**PROBLEM DESCRIPTION:**
Reproduce, word for word, the text read from every one of the rows below. Leave the pictures out of your answer.
..........
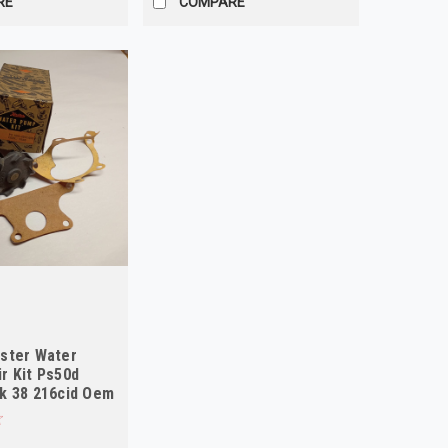
RE
COMPARE
ster Water
r Kit Ps50d
k 38 216cid Oem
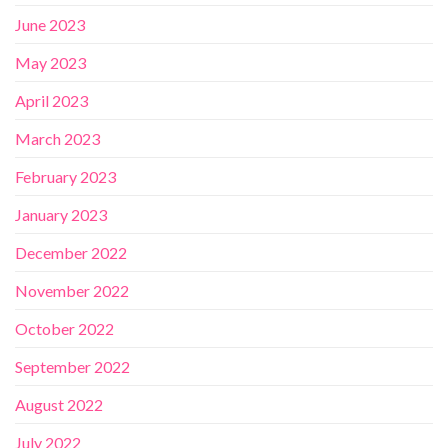
June 2023
May 2023
April 2023
March 2023
February 2023
January 2023
December 2022
November 2022
October 2022
September 2022
August 2022
July 2022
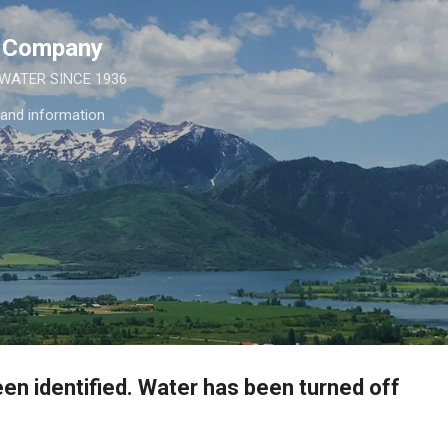
Skip to main content
e Company
 WATER SINCE 1936
 and information
en identified. Water has been turned off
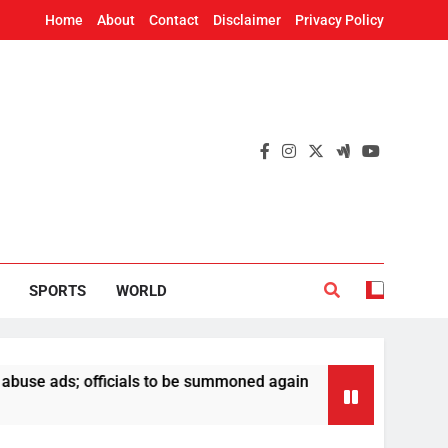
Home
About
Contact
Disclaimer
Privacy Policy
SPORTS
WORLD
; officials to be summoned again
Odisha Polic
16 Hours Ago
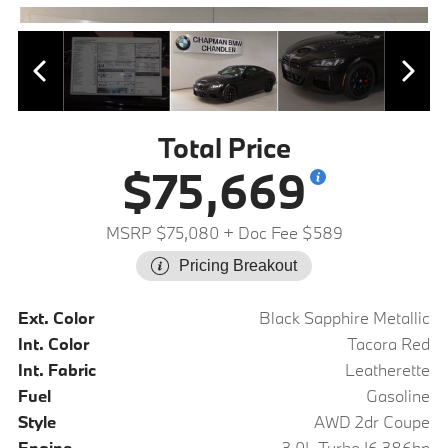
Total Price
$75,669
MSRP $75,080
+ Doc Fee $589
Pricing Breakout
Ext. Color
Black Sapphire Metallic
Int. Color
Tacora Red
Int. Fabric
Leatherette
Fuel
Gasoline
Style
AWD 2dr Coupe
Engine
3.0L Turbo I6 386hp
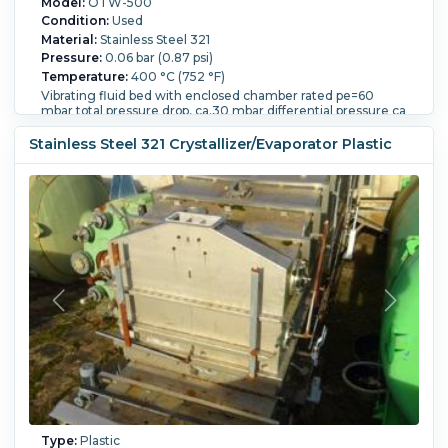
Model:
OTW-500
Condition:
Used
Material:
Stainless Steel 321
Pressure:
0.06 bar (0.87 psi)
Temperature:
400 °C (752 °F)
Vibrating fluid bed with enclosed chamber rated pe=60
mbar total pressure drop, ca.30 mbar differential pressure ca
2 mbar design pressure pe=90 mbar @ 200 deg C, 400 deg
C product thickness ca.200mm Openings include: product
Stainless Steel 321 Crystallizer/Evaporator Plastic
inlet 100mm diameter with rotary valve, hot air inlet
700mm diameter, hot air outlet 700mm diameter, product
outlet 150mm x 185mm, chamber with hood
Type:
Plastic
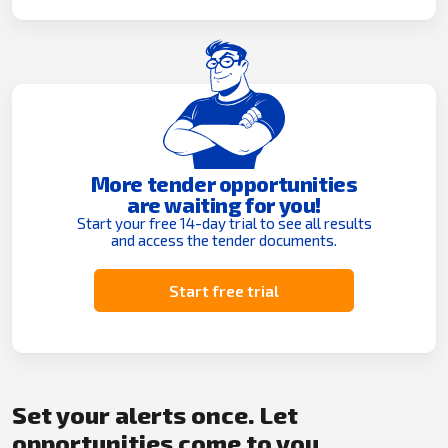
More tender opportunities
are waiting for you!
Start your free 14-day trial to see all results
and access the tender documents.
Start free trial
Set your alerts once. Let
opportunities come to you.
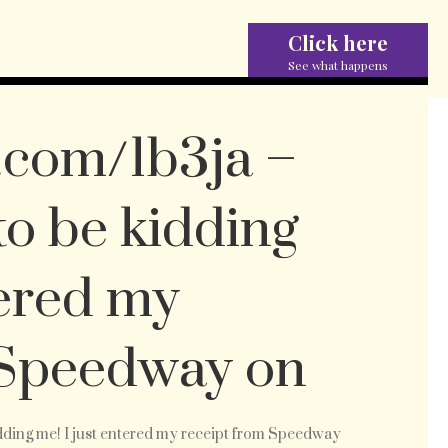
Click here
See what happens
c.com/1b3ja –
to be kidding
tered my
 Speedway on
://twitpic.com/1b3ja
idding me! I just entered my receipt from Speedway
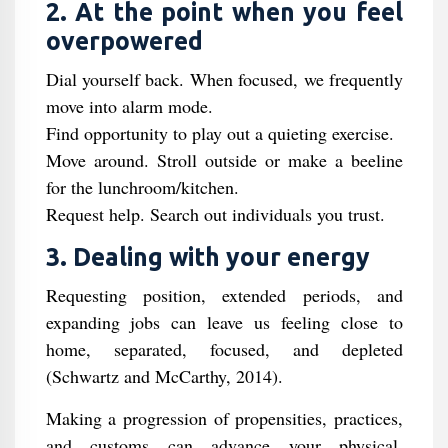
2. At the point when you feel
overpowered
Dial yourself back. When focused, we frequently
move into alarm mode.
Find opportunity to play out a quieting exercise.
Move around. Stroll outside or make a beeline
for the lunchroom/kitchen.
Request help. Search out individuals you trust.
3. Dealing with your energy
Requesting position, extended periods, and
expanding jobs can leave us feeling close to
home, separated, focused, and depleted
(Schwartz and McCarthy, 2014).
Making a progression of propensities, practices,
and customs can advance your physical,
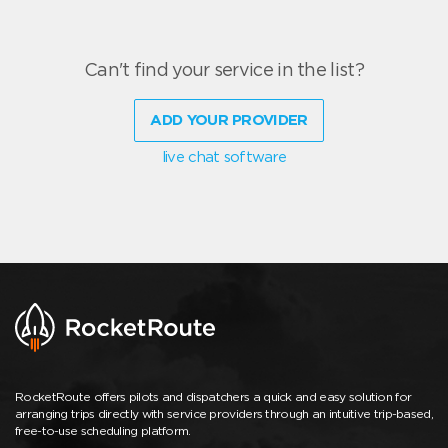
Can't find your service in the list?
ADD YOUR PROVIDER
live chat software
RocketRoute offers pilots and dispatchers a quick and easy solution for
arranging trips directly with service providers through an intuitive trip-based,
free-to-use scheduling platform.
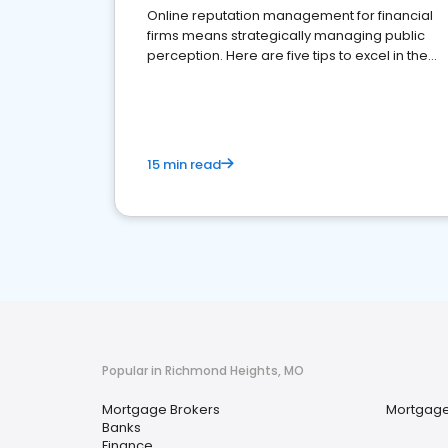
Online reputation management for financial
firms means strategically managing public
perception. Here are five tips to excel in the
financial services sector.
15 min read
Popular in Richmond Heights, MO
Mortgage Brokers
Mortgage
Banks
Finance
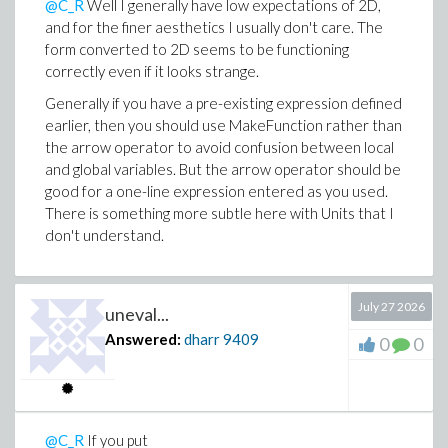
@C_R
Well I generally have low expectations of 2D,
or

and for the finer aesthetics I usually don't care. The
  subsindets(attributes(Units:-Split(p)[2])[1],

form converted to 2D seems to be functioning
             specfunc(Units:-UnitStruct),

correctly even if it looks strange.
             q -> if op(3, q) <> "SI" then undefin
                  elif op(2, q) = "gram" and op(1
Generally if you have a pre-existing expression defined
                  else op(1, q)

earlier, then you should use MakeFunction rather than
                  end if)

the arrow operator to avoid confusion between local
and global variables. But the arrow operator should be
good for a one-line expression entered as you used.
There is something more subtle here with Units that I
don't understand.
July 27 2026
uneval...
Answered:
dharr
9409
0
0
@C_R
If you put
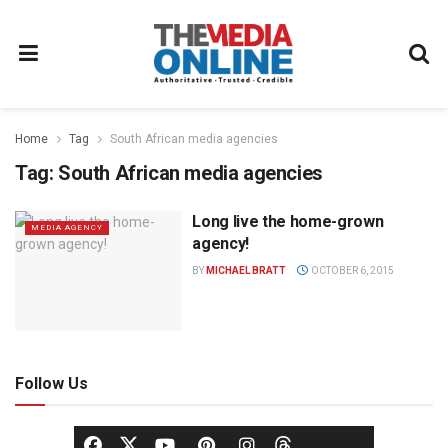
Home
Tag
South African media agencies
Tag:
South African media agencies
Long live the home-grown
MEDIA AGENCY
agency!
BY
MICHAEL BRATT
OCTOBER 6, 2015
Follow Us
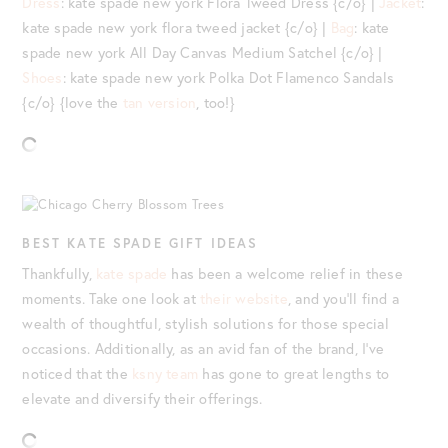
Dress
: kate spade new york Flora Tweed Dress {c/o} |
Jacket
:
kate spade new york flora tweed jacket {c/o} |
Bag
: kate
spade new york All Day Canvas Medium Satchel {c/o} |
Shoes
: kate spade new york Polka Dot Flamenco Sandals
{c/o} {love the
tan version
, too!}
BEST KATE SPADE GIFT IDEAS
Thankfully,
kate spade
has been a welcome relief in these
moments. Take one look at
their website
, and you’ll find a
wealth of thoughtful, stylish solutions for those special
occasions. Additionally, as an avid fan of the brand, I’ve
noticed that the
ksny team
has gone to great lengths to
elevate and diversify their offerings.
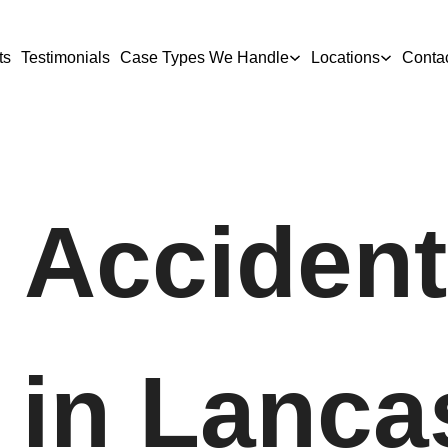
ts
Testimonials
Case Types We Handle
Locations
Conta
 Accident
in Lancas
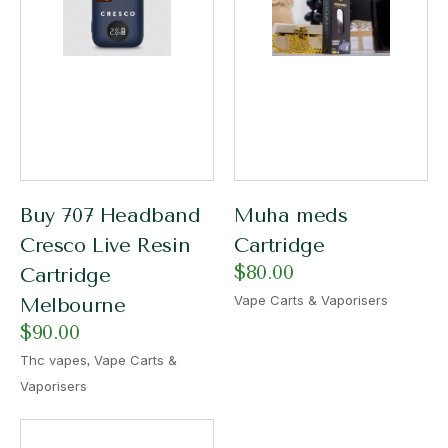
Buy 707 Headband
Muha meds
Cresco Live Resin
Cartridge
$
80.00
Cartridge
Vape Carts & Vaporisers
Melbourne
$
90.00
,
Thc vapes
Vape Carts &
Vaporisers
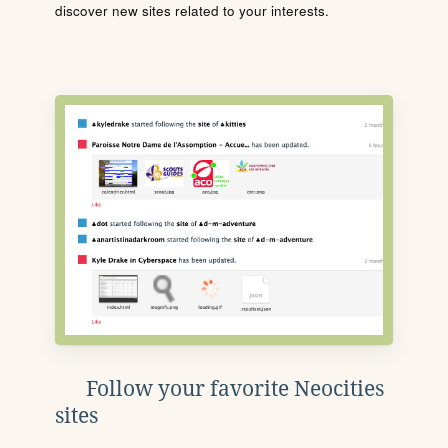
discover new sites related to your interests.
Follow your favorite Neocities
sites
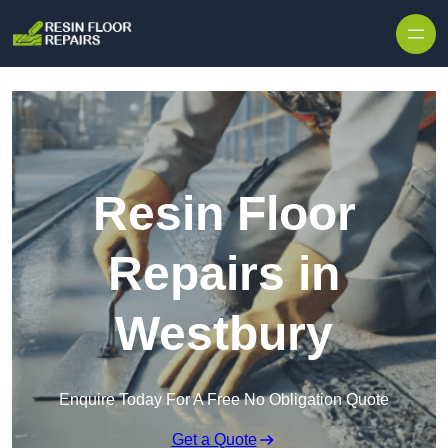
Skip to content
Resin Floor
Repairs in
Westbury
Enquire Today For A Free No Obligation Quote
Get a Quote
..........
**EXPECTED ANSWER:**
RE
COMPARE
ster Water
r Kit Ps50d
k 38 216cid Oem
June 2023
May 2023
April 2023
March 2023
February 2023
January 2023
December 2022
November 2022
October 2022
September 2022
August 2022
July 2022
Skip to main content
e Company
 WATER SINCE 1936
 and information
en identified. Water has been turned off
Home
About
Contact
Disclaimer
Privacy Policy
SPORTS
WORLD
; officials to be summoned again
Odisha Polic
16 Hours Ago
Total Price
$75,669
MSRP $75,080
+ Doc Fee $589
Pricing Breakout
Ext. Color
Black Sapphire Metallic
Int. Color
Tacora Red
Int. Fabric
Leatherette
Fuel
Gasoline
Style
AWD 2dr Coupe
Engine
3.0L Turbo I6 386hp
Model:
OTW-500
Condition:
Used
Material:
Stainless Steel 321
Pressure:
0.06 bar (0.87 psi)
Temperature:
400 °C (752 °F)
Vibrating fluid bed with enclosed chamber rated pe=60
mbar total pressure drop, ca.30 mbar differential pressure ca
2 mbar design pressure pe=90 mbar @ 200 deg C, 400 deg
C product thickness ca.200mm Openings include: product
Stainless Steel 321 Crystallizer/Evaporator Plastic
inlet 100mm diameter with rotary valve, hot air inlet
700mm diameter, hot air outlet 700mm diameter, product
outlet 150mm x 185mm, chamber with hood
Type:
Plastic
More tender opportunities
are waiting for you!
Start your free 14-day trial to see all results
and access the tender documents.
Start free trial
Set your alerts once. Let
opportunities come to you.
Click here
See what happens
c.com/1b3ja –
to be kidding
tered my
 Speedway on
://twitpic.com/1b3ja
idding me! I just entered my receipt from Speedway
2. At the point when you feel
overpowered
Dial yourself back. When focused, we frequently
move into alarm mode.
Find opportunity to play out a quieting exercise.
Move around. Stroll outside or make a beeline
for the lunchroom/kitchen.
Request help. Search out individuals you trust.
3. Dealing with your energy
Requesting position, extended periods, and
expanding jobs can leave us feeling close to
home, separated, focused, and depleted
(Schwartz and McCarthy, 2014).
Making a progression of propensities, practices,
and customs can advance your physical,
Can't find your service in the list?
ADD YOUR PROVIDER
live chat software
RocketRoute offers pilots and dispatchers a quick and easy solution for
arranging trips directly with service providers through an intuitive trip-based,
free-to-use scheduling platform.
Online reputation management for financial
firms means strategically managing public
perception. Here are five tips to excel in the
financial services sector.
15 min read
Popular in Richmond Heights, MO
Mortgage Brokers
Mortgage
Banks
Finance
@C_R
Well I generally have low expectations of 2D,
or

and for the finer aesthetics I usually don't care. The
  subsindets(attributes(Units:-Split(p)[2])[1],

form converted to 2D seems to be functioning
             specfunc(Units:-UnitStruct),

correctly even if it looks strange.
             q -> if op(3, q) <> "SI" then undefin
                  elif op(2, q) = "gram" and op(1
Generally if you have a pre-existing expression defined
                  else op(1, q)

earlier, then you should use MakeFunction rather than
                  end if)

the arrow operator to avoid confusion between local
and global variables. But the arrow operator should be
good for a one-line expression entered as you used.
There is something more subtle here with Units that I
don't understand.
July 27 2026
uneval...
Answered:
dharr
9409
0
0
@C_R
If you put
Home
Tag
South African media agencies
Tag:
South African media agencies
Long live the home-grown
MEDIA AGENCY
agency!
BY
MICHAEL BRATT
OCTOBER 6, 2015
Follow Us
Dress
: kate spade new york Flora Tweed Dress {c/o} |
Jacket
:
kate spade new york flora tweed jacket {c/o} |
Bag
: kate
spade new york All Day Canvas Medium Satchel {c/o} |
Shoes
: kate spade new york Polka Dot Flamenco Sandals
{c/o} {love the
tan version
, too!}
BEST KATE SPADE GIFT IDEAS
Thankfully,
kate spade
has been a welcome relief in these
moments. Take one look at
their website
, and you’ll find a
wealth of thoughtful, stylish solutions for those special
occasions. Additionally, as an avid fan of the brand, I’ve
noticed that the
ksny team
has gone to great lengths to
elevate and diversify their offerings.
ts
Testimonials
Case Types We Handle
Locations
Conta
 Accident
in Lancas
Buy 707 Headband
Muha meds
Cresco Live Resin
Cartridge
$
80.00
Cartridge
Vape Carts & Vaporisers
Melbourne
$
90.00
,
Thc vapes
Vape Carts &
Vaporisers
discover new sites related to your interests.
Follow your favorite Neocities
sites
Skip to content
Resin Floor
Repairs in
Westbury
Enquire Today For A Free No Obligation Quote
Get a Quote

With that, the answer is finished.